Değerli Dostlar! Aydınlanma hareketi her şeyden önce kilisenin otokratik yapısına bir başkaldırı hareketidir.

Acaba bu hareket, batıda kendi başına mı ortaya çıktı? Yoksa İspanya’daki Kurtuba Medreselerinde okutulan İslami felsefenin ve bilimin bir etkisi var mıydı? Bu tezi ortaya atarken İbn Rüşd, Farabi, Câbir bin Hayyân gibi Müslüman bilim adamları ve düşünürlerden bahsetmek istiyorum. O İbn Rüşd ki eserleri batılı üniversitelerde 650 yıl ders kitabı olarak okutuldu. Yani batı ülkelerinde ortaya çıkan bilimsel gelişmeler, İbn Rüşd’ün eserleriyle tecessüm ederek bilimsel kimlik kazandı.

Değerli Dostlar! Aslına bakarsanız, aydınlanma çağındaki yenilik hareketleri, kilisenin otokratik yapısını, İslami bilimlerin batıya esen rüzgarlarıyla yıkarken, aklın öncülüğünde yeni gelişmelerin önünü açtı. Kilise baskısıyla kökleşmiş olan bütün sistemler sökülüp atıldı. Kiliseden güç alan batılı krallar şiddetle gelişmelere karşı çıksalar da, bu gelişmelerin önüne geçemediler. Örneğin dünya merkezli bir sistem, kilisenin temel kuralını oluşturmaktaydı. Yani, dünya yerinde duruyor, güneş ve diğer gezegenler dünyanın etrafında döndüğüne inanılıyordu. Bunun üzerine, güneş merkezli sistemi savunan, yani dünya güneşin etrafında dönüyor iddiasıyla ortaya çıkan Galileo, kilisede aforoz edilmiş ve kilisenin dogmatik fikirlerini koruyanlar tarafından idam sehpasına çıkarılmıştı. Kilisenin dogmatik görüşlerine karşı çıkanlar ilahi emirlere karşı gelmiş kabul edilerek her fırsatta cezalandırılmışlardı. Kilisenin elindeki aforoz yetkisi bilim adamlarını ve kiliseye karşı gelenleri canından bezdirmişti.

Değerli Dostlar! İşte böylece aydınlanma çağı, aklın öncülüğünde bilimsel gerçekliği topluma sunarken; kilise, ilahi olmayan dogmatik fikirlerle insanları karanlıkta yürütmek için var gücüyle çalışmaktaydı.

Batıda bilim, engizisyon mahkemelerinde yargılanırken; İslam aleminde bilim adına ortaya çıkan Fergânî, İbn Rüşd,  El-Harezmi (780 - 850), El-Kindi (801-873), Farabi (872-950), İbn-i Sina (980 - 1037) , Ömer Hayyam (1048-1131) gibi bilginler gök bilimlerinde ve matematikte oldukça ileri seviyede yeni buluşlara imza atmışlardı.

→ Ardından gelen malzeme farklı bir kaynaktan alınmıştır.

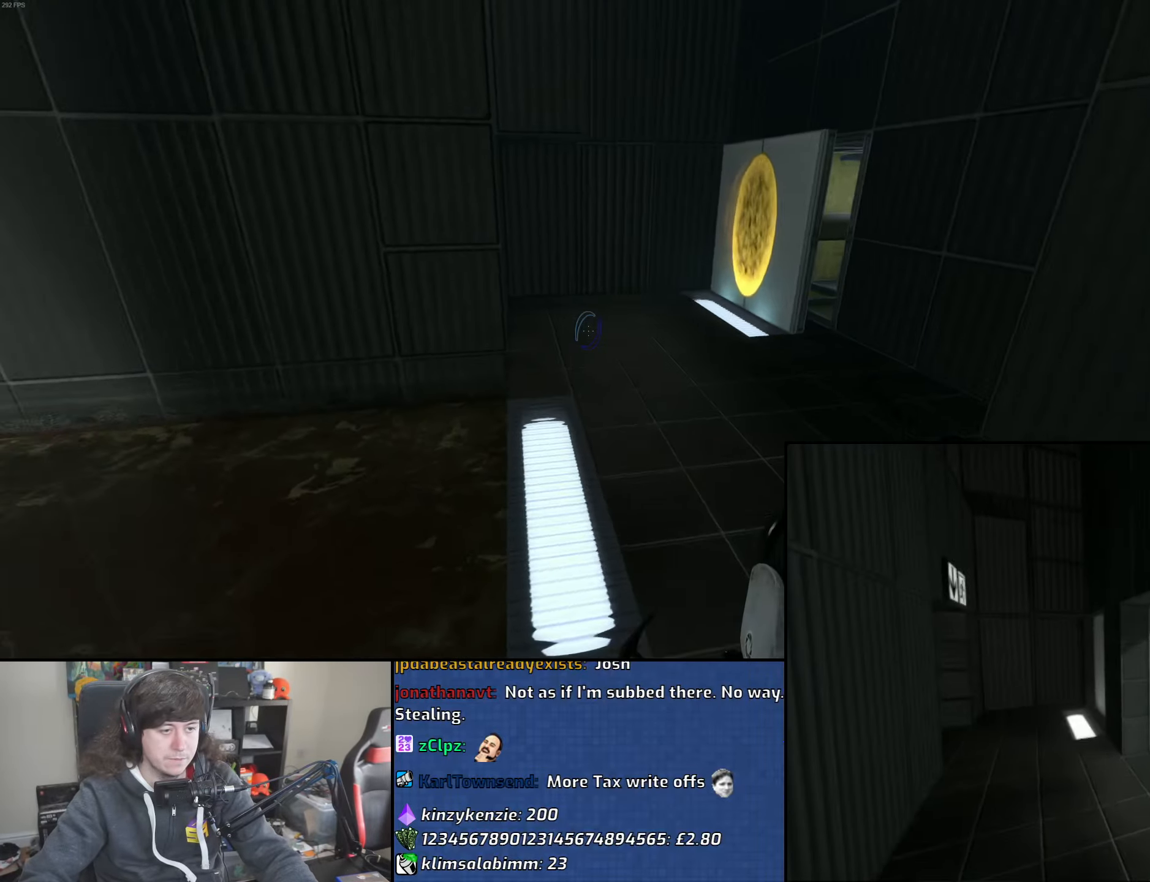
{"keys": ["d"], "mouse": [], "events": [[150, "mouse_wheel", "down"], [450, "mouse_wheel", "up"]]}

Değerli Dostlar! Şunu belirmekte fayda var ki; İslam dini, bilimden kopmuş bir din değildir. Ne yazık ki, burnunun ucunu göremeyecek kadar akıl yoksunu, çıkar ve menfaat düşkünü sözde din alimleri tarafından asıl mecrasından koparılmıştır. Yani evrensel değerleri vaat eden yüce dinimizi, cennet ve cehennemden ibaret sayarak insanın yüceliğini unutturmuşlardır.

Değerli Dostlar! Toplum öncüleri olarak kabul ettiğimiz bu din alimleri, cübbe giymeyi ve sarık sarmayı dinin bir parçası olarak gördükleri halde, aklı ve bilimi Kur’an’ın dışına atmışlardı.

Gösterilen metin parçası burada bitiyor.